The stamp duty paid on residential property sales in New South Wales in the first quarter of the 2014/2015 financial year has risen by $500 million compared to the same period last year, prompting one industry body to call for a review of this “enormous windfall” for the state government.
First quarter figures from the Office of State Revenue for the 2014/2015 financial year show the sharp rise in stamp duty takings, with the Real Estate Institute of New South Wales (REINSW) saying the increase is well above the government’s forecasts.
“This is already more than double the June state budget forecast of a $200 million increase in stamp duty for the entire 2014/2015 financial year,” REINSW deputy president John Cunningham said.
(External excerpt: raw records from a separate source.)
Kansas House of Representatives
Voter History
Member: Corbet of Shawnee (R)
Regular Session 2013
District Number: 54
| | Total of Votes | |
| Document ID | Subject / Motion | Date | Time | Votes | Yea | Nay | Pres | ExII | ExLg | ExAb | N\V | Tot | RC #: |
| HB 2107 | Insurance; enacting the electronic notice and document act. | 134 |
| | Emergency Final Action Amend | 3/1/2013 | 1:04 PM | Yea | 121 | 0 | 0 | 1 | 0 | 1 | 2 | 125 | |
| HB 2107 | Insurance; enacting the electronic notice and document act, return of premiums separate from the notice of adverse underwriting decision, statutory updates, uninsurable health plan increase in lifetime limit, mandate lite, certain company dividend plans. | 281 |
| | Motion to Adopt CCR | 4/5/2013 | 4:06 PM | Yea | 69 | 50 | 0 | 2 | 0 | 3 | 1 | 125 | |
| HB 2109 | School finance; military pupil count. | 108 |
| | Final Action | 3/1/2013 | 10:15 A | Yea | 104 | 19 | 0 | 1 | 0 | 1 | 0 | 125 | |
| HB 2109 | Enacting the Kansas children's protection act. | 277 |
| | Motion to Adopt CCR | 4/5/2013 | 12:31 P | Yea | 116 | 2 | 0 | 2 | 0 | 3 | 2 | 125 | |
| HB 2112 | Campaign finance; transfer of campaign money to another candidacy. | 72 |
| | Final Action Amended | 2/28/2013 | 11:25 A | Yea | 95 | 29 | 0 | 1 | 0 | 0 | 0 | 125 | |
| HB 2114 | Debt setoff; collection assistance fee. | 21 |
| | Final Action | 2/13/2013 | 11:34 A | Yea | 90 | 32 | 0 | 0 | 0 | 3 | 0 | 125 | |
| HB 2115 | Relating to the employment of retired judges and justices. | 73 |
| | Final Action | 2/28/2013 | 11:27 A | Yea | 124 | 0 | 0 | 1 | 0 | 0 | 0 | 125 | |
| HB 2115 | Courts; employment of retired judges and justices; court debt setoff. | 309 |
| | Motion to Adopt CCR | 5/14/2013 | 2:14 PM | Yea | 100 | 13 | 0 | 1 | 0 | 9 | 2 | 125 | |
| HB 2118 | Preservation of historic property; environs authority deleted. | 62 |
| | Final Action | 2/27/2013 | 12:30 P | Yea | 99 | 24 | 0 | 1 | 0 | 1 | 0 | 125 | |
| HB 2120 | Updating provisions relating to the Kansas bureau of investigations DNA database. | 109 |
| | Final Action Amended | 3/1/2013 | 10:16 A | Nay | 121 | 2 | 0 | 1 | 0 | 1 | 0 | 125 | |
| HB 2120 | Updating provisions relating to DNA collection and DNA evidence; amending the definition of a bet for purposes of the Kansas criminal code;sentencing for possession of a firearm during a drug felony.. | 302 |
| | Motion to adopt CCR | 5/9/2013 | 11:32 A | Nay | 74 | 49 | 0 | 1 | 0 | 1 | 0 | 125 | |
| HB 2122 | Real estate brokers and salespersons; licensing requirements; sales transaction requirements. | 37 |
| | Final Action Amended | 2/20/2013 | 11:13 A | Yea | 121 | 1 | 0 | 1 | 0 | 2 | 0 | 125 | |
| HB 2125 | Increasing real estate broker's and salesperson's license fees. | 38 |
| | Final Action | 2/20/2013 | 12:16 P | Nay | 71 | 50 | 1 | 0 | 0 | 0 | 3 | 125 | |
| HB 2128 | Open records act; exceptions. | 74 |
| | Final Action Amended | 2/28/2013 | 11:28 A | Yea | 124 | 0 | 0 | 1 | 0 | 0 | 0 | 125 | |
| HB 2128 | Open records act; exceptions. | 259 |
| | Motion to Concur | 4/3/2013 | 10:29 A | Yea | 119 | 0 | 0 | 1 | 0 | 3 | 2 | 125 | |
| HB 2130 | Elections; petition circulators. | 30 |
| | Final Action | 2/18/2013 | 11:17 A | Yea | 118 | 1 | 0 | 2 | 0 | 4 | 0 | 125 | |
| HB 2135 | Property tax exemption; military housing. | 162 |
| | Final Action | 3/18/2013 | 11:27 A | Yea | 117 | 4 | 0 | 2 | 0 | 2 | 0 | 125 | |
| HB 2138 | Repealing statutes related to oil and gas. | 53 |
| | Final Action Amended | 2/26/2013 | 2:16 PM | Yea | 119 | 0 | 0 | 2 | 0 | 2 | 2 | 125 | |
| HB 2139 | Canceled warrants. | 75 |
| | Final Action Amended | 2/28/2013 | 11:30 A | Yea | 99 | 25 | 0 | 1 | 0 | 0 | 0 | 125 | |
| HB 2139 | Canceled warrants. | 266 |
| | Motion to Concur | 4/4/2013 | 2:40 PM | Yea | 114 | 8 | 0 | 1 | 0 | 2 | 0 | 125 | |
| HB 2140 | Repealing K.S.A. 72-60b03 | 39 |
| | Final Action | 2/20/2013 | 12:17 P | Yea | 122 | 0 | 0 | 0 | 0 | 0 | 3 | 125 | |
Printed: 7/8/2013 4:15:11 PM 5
Mr Cunningham said it is time to review the charges imposed on property buyers in New South Wales.
“The only transfer duty rate change that has been made in NSW since the Duties Act came into force on 1 July 1988 has been the introduction of the premium property rate of seven per cent for residential properties in excess of $3 million.
“There has never been a review of the transfer duty thresholds in NSW to recognise bracket creep.
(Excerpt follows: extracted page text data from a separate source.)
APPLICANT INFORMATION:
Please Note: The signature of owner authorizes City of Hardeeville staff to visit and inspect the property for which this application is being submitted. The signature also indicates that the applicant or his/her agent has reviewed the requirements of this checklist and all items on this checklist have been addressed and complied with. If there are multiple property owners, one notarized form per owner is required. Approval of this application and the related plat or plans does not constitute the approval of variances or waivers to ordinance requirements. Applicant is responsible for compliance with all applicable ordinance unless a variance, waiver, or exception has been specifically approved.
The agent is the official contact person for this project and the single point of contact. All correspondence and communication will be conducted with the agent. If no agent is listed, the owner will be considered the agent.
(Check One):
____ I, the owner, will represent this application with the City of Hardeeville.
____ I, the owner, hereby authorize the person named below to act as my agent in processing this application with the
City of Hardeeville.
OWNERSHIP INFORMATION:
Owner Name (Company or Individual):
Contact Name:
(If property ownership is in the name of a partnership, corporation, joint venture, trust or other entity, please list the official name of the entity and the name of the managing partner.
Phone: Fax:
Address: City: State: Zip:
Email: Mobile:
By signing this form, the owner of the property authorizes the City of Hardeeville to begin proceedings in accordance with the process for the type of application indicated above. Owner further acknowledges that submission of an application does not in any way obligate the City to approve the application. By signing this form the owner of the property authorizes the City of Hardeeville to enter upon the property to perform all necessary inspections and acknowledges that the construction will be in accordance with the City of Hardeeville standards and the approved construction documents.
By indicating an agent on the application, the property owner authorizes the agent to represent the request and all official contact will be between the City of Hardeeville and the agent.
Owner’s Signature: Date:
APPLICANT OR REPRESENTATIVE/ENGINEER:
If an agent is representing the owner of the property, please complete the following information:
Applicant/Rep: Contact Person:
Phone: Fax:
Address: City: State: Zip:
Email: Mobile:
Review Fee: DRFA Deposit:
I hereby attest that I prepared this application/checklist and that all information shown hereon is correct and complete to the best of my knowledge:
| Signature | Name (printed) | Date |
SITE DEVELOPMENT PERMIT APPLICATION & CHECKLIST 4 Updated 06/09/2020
“The current two lowest transfer duty thresholds in NSW have been in place since 18 December 1974, 39 years, while the other thresholds (apart from the premium property duty) have been in place since 18 December 1986, some 27 years.”
Mr Cunningham said high stamp duty rates are major barriers for first home buyers and the existing brackets no longer reflect current property prices.
“Now is the time to amend this injustice and further help first home buyers and those seeking to upsize to the next level of property, which is being restricted by the current stamp duty farce,” he said.
Mr Cunningham said current incentives for first-time buyers were not working because grants are only available to those who purchase new properties.
“The current incentives for first home buyers are simply not working. By offering grants on new builds only, they are pitting first home buyers against cashed-up investors as well as foreign investors.
“There really is no excuse for the government not to provide this much-needed further assistance.”